■ **What is needed**
Put every line of the rows below into a single numbered list, skipping any blank lines and leaving the pictures out.

[Recorded data]
---------------

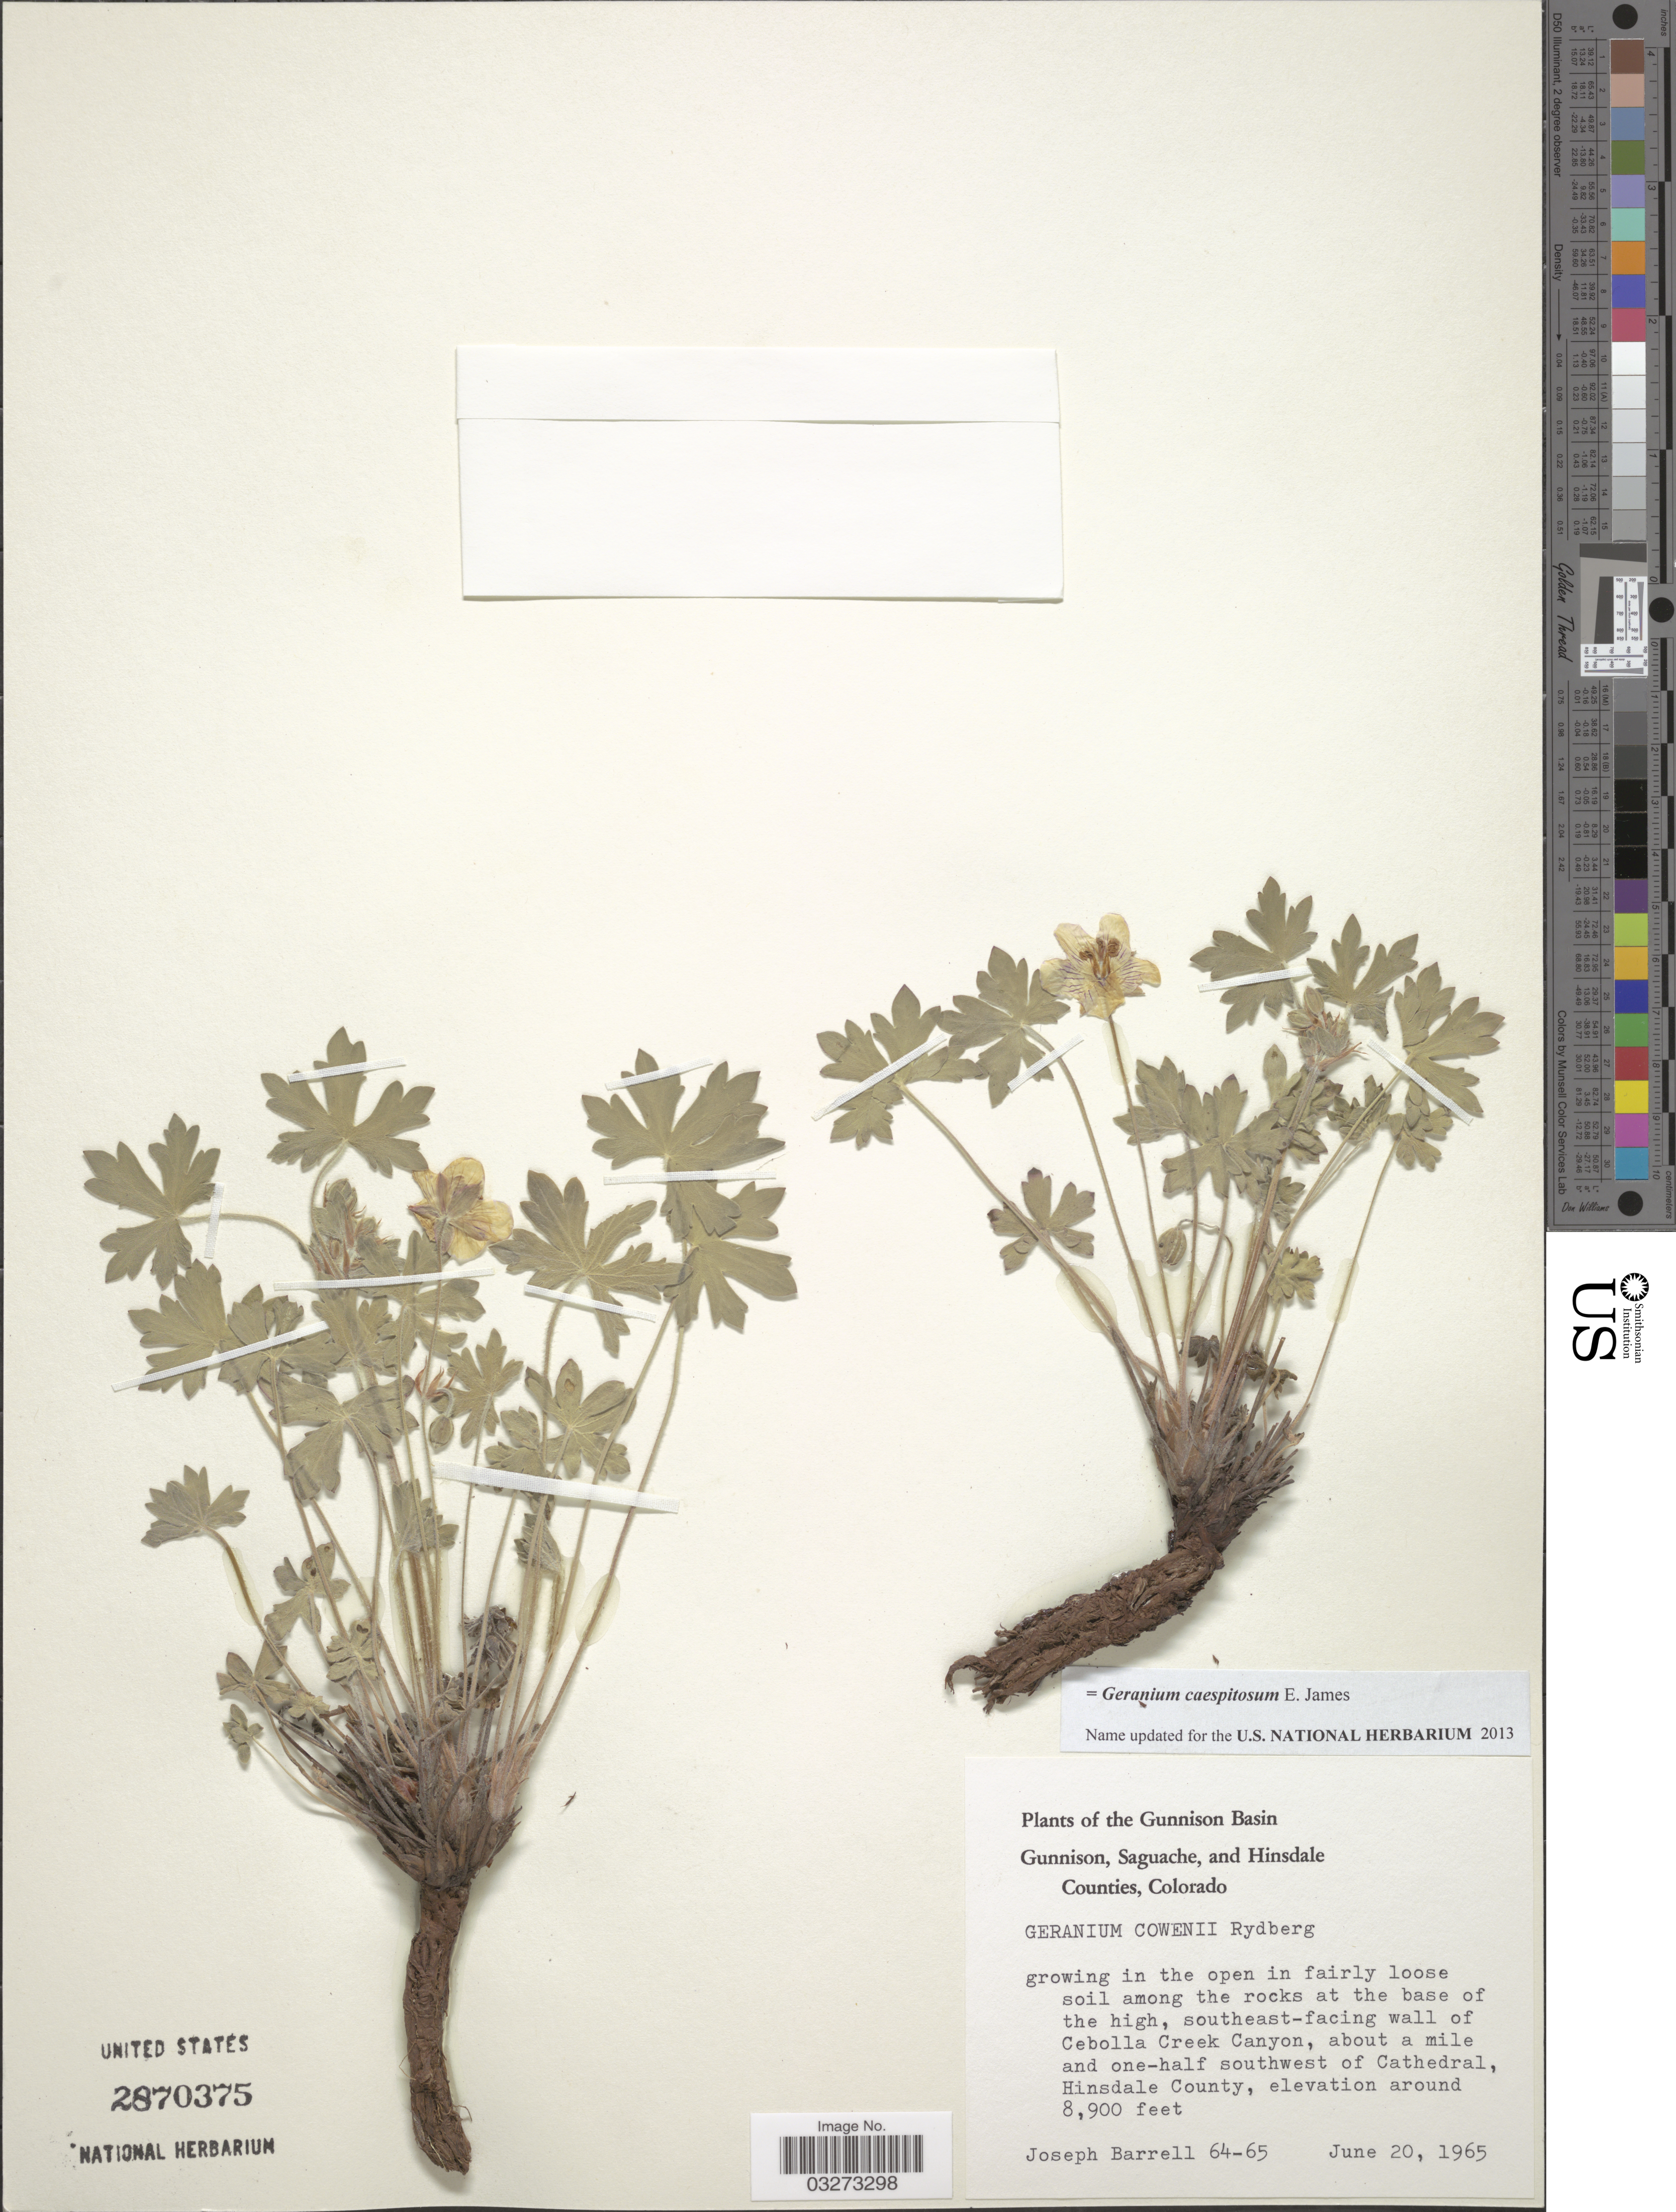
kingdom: Plantae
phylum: Tracheophyta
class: Magnoliopsida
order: Geraniales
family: Geraniaceae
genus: Geranium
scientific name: Geranium caespitosum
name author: E. James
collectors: J. Barrell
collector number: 64-65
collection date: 1965-06-20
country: United States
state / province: Colorado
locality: The Gunnison Basin. At the base of the high, southeast-facing wall of Cebolla Creek Canyon, about a mile and one-half southwest of Cathedral, Hinsdale County.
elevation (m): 2713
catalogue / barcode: US 2870375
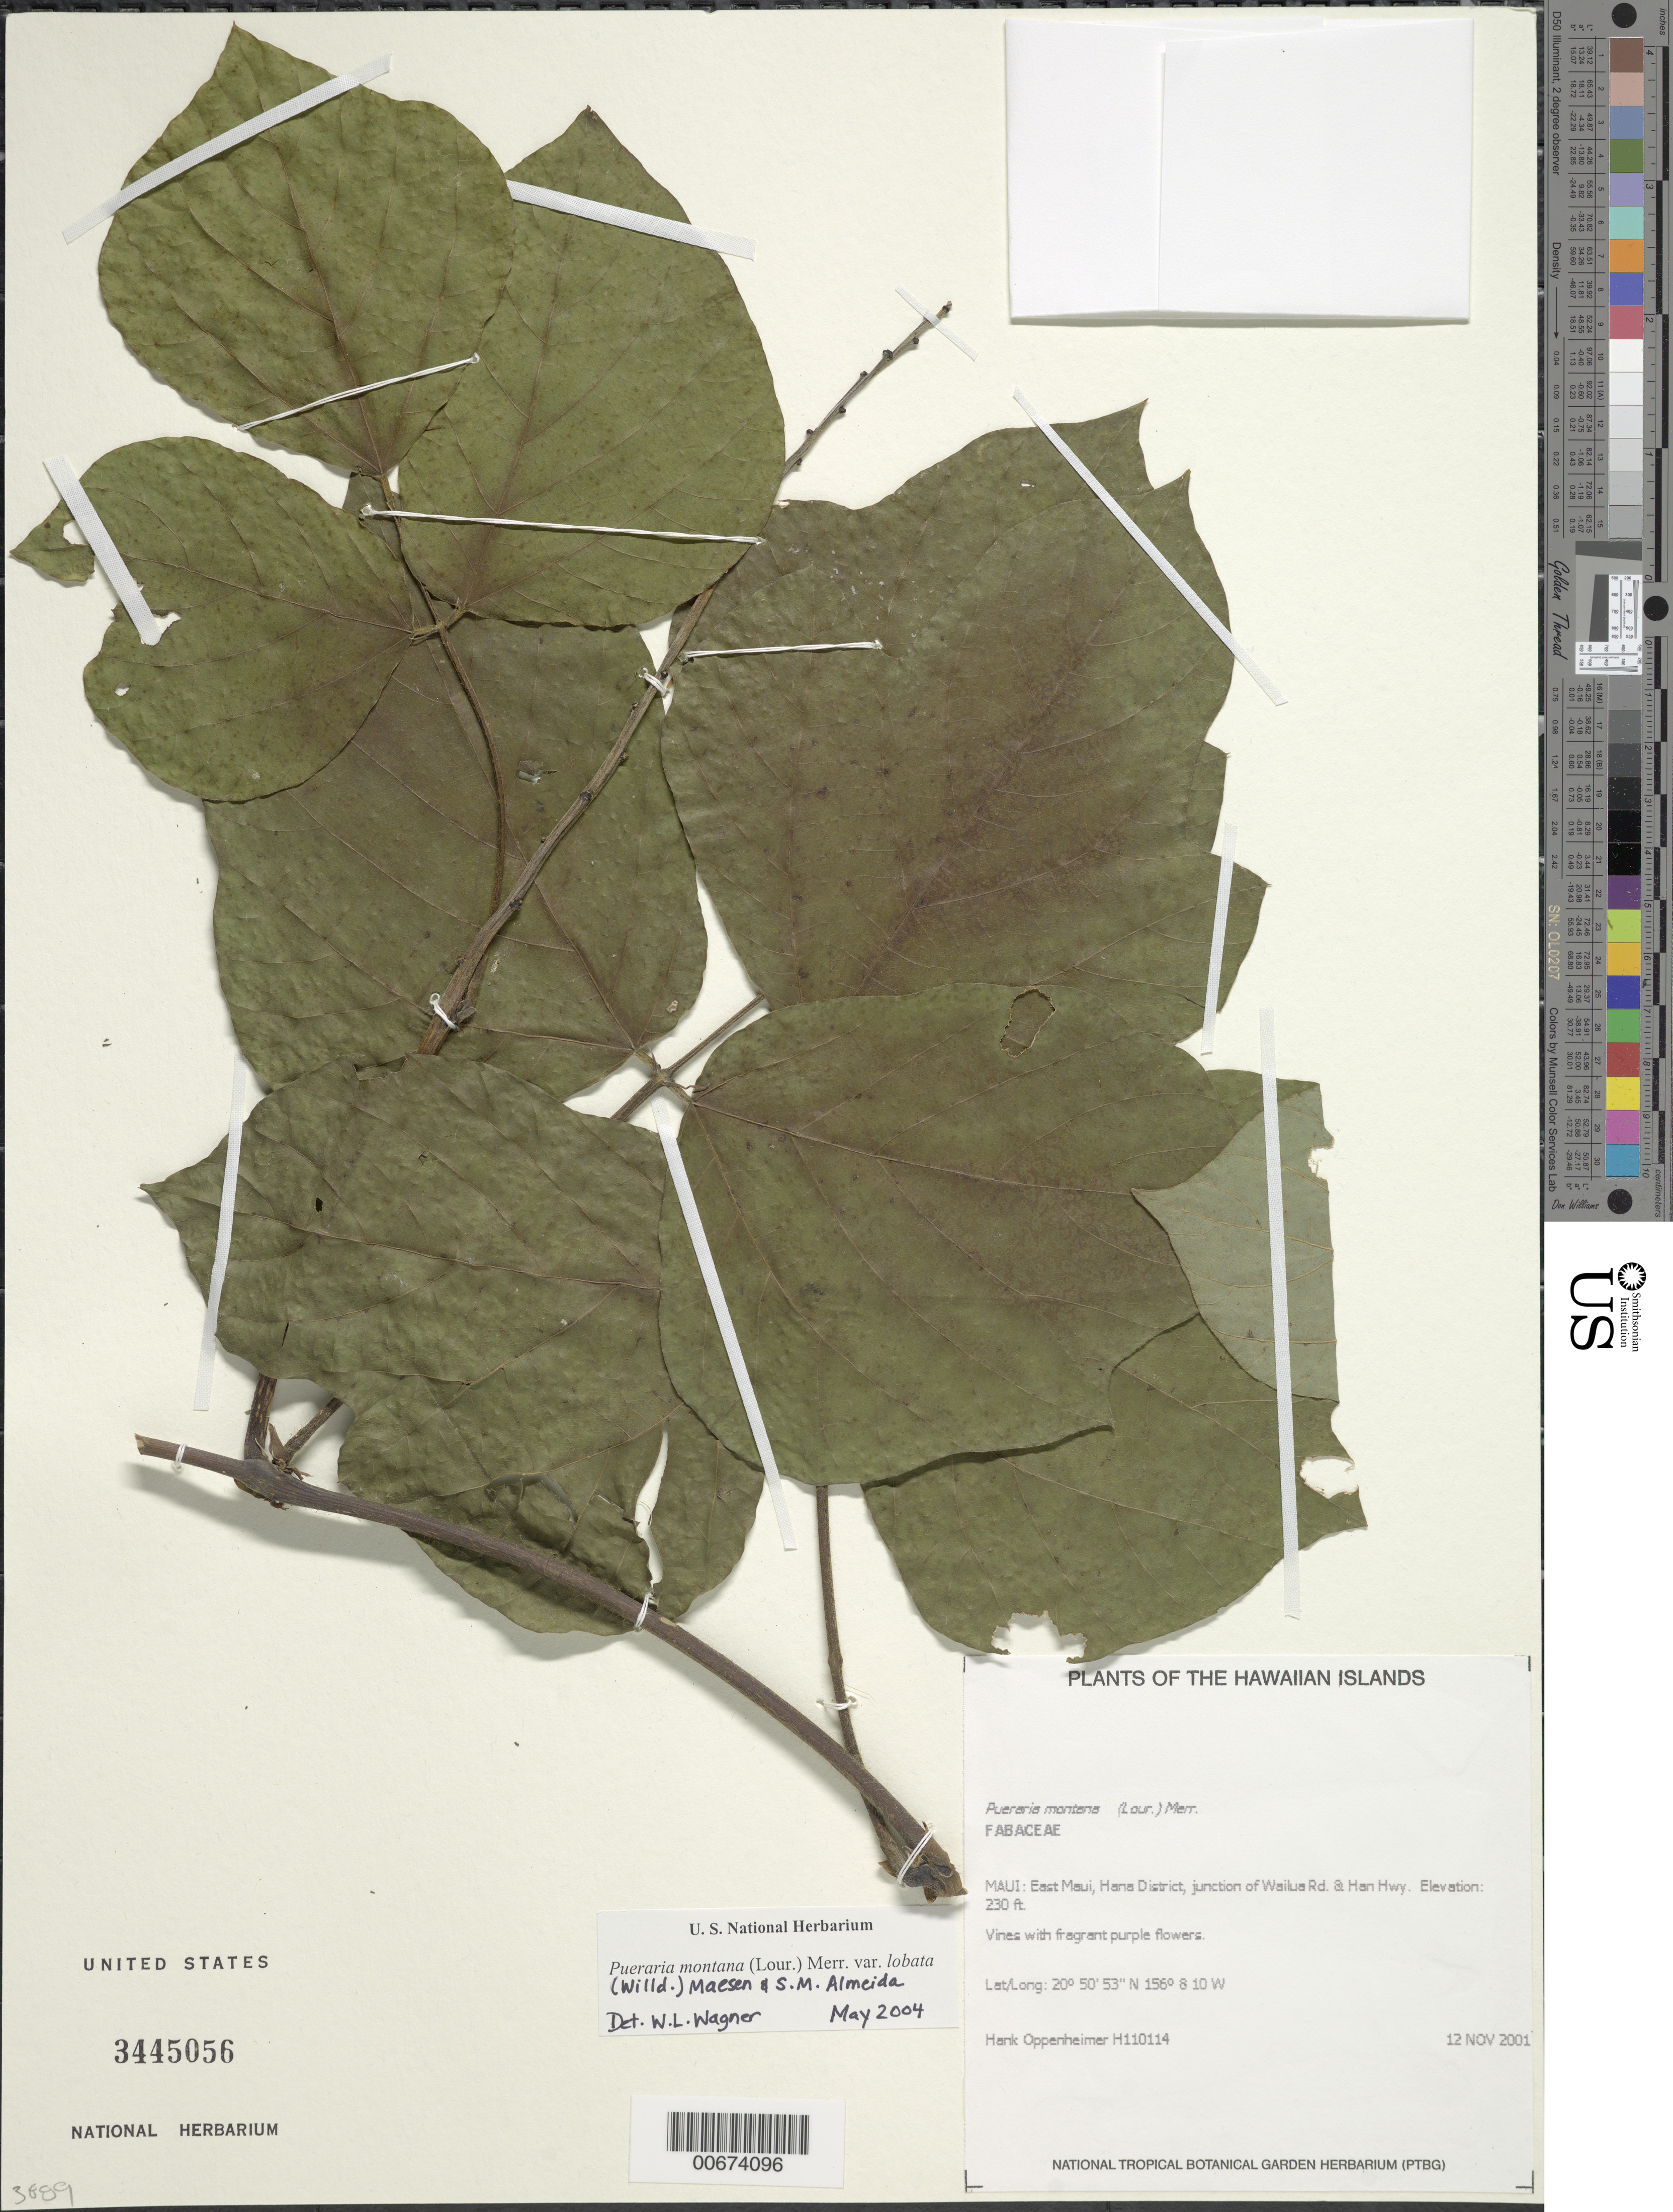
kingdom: Plantae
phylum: Tracheophyta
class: Magnoliopsida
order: Fabales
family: Fabaceae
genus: Pueraria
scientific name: Pueraria montana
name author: (Lour.) Merr.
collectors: H. L. Oppenheimer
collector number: H110114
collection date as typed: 12 Nov 2001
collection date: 2001-11-12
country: United States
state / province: Hawaii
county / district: Maui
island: Maui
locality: E Maui, Hana District, junction of Wilua Rd & Han Hwy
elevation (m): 70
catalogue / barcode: US 3445056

---------------

■ **Task answer**
1. kingdom: Plantae
2. phylum: Tracheophyta
3. class: Magnoliopsida
4. order: Geraniales
5. family: Geraniaceae
6. genus: Geranium
7. scientific name: Geranium caespitosum
8. name author: E. James
9. collectors: J. Barrell
10. collector number: 64-65
11. collection date: 1965-06-20
12. country: United States
13. state / province: Colorado
14. locality: The Gunnison Basin. At the base of the high, southeast-facing wall of Cebolla Creek Canyon, about a mile and one-half southwest of Cathedral, Hinsdale County.
15. elevation (m): 2713
16. catalogue / barcode: US 2870375
17. kingdom: Plantae
18. phylum: Tracheophyta
19. class: Magnoliopsida
20. order: Fabales
21. family: Fabaceae
22. genus: Pueraria
23. scientific name: Pueraria montana
24. name author: (Lour.) Merr.
25. collectors: H. L. Oppenheimer
26. collector number: H110114
27. collection date as typed: 12 Nov 2001
28. collection date: 2001-11-12
29. country: United States
30. state / province: Hawaii
31. county / district: Maui
32. island: Maui
33. locality: E Maui, Hana District, junction of Wilua Rd & Han Hwy
34. elevation (m): 70
35. catalogue / barcode: US 3445056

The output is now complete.